AI generated artwork shouldn’t be copyrightable. It doesn’t mean that the work isn’t valuable or couldn’t be sold. But it does mean that everything AI makes would immediately be public domain and be available to all the other makers to use as part of their own creative process. If it sounds unfair, remember that it’s exactly what the AI creators did when they scraped the internet to train their algorithms.

Another argument to not allow copyright protection is the need to prevent the suffocation of innovation. Every new computer copyright would immediately be followed by automated lawsuits to defend them. Would there be any room left for creation, progress, or cultural development? AIs might offer important opportunities in terms of art but making them a legal monopoly is not the answer.

AI technology is evolving at fantastic rates and the creative industries will need to evolve with it. The copyright issue for new works must be addressed and the identification of AI-generated artwork should be everyone’s top priority, especially photographers. It’s important for the creators of AI-generated art to be transparent about the process they used to create the artwork and to credit any sources that were used in the creation of the finished product. And it’s incumbent on us, as photographers, to stay abreast of the technology so that we can identify false images and help find solutions.
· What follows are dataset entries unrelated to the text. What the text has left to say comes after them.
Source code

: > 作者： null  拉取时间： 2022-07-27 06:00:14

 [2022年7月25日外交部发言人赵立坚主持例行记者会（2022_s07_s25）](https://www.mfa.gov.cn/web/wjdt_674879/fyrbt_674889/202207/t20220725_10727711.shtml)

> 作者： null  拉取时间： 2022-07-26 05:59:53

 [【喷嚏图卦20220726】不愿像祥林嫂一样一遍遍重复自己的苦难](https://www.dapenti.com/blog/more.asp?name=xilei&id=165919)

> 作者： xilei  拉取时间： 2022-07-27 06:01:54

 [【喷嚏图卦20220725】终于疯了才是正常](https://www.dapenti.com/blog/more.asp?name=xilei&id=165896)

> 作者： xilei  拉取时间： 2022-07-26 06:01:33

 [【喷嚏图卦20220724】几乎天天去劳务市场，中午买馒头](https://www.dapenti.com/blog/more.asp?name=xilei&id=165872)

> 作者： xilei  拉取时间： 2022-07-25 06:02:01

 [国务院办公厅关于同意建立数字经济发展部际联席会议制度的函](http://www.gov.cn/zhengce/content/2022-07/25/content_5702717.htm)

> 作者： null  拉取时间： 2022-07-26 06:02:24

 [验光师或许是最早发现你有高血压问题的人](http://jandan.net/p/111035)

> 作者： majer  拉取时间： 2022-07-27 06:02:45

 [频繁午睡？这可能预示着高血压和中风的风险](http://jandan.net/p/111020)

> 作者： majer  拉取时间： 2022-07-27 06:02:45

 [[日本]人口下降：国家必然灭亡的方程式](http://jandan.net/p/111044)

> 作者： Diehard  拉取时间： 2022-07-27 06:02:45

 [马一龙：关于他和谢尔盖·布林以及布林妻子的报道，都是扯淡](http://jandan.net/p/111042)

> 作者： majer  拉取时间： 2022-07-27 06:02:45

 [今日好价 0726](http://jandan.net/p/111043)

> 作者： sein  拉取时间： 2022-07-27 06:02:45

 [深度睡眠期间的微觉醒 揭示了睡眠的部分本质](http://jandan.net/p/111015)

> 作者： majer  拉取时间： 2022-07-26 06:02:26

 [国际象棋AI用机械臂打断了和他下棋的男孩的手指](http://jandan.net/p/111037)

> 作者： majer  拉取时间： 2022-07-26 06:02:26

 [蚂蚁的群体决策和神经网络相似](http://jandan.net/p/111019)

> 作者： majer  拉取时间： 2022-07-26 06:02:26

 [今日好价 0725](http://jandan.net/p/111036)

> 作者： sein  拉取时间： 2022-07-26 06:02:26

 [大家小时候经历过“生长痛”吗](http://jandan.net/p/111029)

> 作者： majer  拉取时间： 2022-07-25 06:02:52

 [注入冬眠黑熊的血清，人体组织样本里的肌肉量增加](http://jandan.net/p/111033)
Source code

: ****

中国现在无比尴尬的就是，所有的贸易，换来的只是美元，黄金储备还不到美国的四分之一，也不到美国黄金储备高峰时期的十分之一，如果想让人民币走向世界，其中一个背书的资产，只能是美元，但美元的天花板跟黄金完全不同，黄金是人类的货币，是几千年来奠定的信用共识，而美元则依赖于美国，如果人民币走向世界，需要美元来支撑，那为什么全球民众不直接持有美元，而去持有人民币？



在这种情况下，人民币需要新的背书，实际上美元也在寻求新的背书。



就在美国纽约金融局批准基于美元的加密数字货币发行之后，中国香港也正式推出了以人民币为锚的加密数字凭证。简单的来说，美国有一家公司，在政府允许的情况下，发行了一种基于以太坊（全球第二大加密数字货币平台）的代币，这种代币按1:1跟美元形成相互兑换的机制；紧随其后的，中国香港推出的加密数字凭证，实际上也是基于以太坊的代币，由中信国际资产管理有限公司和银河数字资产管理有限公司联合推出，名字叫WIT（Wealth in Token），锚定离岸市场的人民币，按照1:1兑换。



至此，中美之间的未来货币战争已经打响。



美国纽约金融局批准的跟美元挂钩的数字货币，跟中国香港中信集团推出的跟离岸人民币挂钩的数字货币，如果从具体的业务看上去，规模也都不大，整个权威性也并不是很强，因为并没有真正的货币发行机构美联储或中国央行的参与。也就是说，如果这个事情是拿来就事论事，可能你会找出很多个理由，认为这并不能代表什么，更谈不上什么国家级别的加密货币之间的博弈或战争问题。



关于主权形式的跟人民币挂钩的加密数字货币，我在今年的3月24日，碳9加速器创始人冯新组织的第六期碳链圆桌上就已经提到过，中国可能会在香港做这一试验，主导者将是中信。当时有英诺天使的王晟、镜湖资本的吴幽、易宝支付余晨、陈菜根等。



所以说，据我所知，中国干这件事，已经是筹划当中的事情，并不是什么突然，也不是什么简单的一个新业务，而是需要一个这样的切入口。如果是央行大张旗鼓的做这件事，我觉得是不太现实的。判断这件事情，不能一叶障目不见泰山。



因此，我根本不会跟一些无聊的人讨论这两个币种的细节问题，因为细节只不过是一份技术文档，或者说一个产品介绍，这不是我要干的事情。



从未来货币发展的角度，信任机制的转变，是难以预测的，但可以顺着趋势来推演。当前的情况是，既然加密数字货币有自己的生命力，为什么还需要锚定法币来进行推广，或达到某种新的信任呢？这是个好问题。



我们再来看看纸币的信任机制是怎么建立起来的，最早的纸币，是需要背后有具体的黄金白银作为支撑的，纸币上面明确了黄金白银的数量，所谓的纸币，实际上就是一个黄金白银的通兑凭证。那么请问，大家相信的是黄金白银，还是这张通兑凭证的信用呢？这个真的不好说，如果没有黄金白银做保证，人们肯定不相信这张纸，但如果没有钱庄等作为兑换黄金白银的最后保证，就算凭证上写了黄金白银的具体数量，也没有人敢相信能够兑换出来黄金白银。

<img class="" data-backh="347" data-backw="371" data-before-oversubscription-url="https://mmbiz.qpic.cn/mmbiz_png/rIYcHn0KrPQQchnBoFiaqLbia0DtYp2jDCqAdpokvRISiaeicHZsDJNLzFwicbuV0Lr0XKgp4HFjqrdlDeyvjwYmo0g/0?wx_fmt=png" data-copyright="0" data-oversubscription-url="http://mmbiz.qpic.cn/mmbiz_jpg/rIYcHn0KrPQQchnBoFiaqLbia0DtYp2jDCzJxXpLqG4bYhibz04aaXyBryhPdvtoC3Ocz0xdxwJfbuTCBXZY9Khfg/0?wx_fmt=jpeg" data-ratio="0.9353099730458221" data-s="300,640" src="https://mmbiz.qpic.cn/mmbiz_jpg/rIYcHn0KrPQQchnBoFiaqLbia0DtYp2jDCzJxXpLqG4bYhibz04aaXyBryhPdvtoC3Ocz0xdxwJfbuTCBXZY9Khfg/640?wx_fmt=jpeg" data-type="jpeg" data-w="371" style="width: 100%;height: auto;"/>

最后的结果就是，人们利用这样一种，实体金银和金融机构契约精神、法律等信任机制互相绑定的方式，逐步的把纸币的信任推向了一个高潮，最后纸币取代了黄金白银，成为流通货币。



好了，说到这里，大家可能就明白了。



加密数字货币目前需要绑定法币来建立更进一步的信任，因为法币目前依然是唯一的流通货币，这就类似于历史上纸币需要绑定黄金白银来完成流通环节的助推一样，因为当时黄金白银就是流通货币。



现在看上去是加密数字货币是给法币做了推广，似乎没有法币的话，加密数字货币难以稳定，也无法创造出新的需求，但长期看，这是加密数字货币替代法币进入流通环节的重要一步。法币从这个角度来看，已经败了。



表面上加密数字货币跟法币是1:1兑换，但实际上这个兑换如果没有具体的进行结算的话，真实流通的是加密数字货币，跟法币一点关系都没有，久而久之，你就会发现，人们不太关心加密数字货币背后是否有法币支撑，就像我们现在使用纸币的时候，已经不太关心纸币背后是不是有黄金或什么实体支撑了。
Much of the backlash from traditional artists comes from seeing results generated in minutes that would have taken them years of learning and hours of labor to achieve. Not only is their livelihood threatened, but it was their work or those of their teachers and predecessors that was mined to achieve these images and they have not been compensated. And while I can well understand their anger and frustration, it’s just not possible to put the genie back into the bottle. We will all have to learn to adapt and find ways to make the technology work for us. That’s not to say we shouldn’t question or voice concerns – that’s the only way we are going to find solutions to these new AI issues.

While I don’t foresee the extinction of photography, those in a race to the bottom will not be able to compete with AI. Photographers will need to continue to focus on creating a unique experience for their clients and explaining the value of their art. We need to figure out how to protect and preserve human art in a way that acknowledges it as a public good. Otherwise, art will have to compete economically with tireless machines capable of endlessly churning out soulless imitations.

 

*Technically LAION collected the URLs for images, not the images themselves. An important distinction being used by LAION developers to cede any responsibility for copyright infringement to those using the data rather than themselves.

All images herein were generated in MidJourney v4 using text prompts.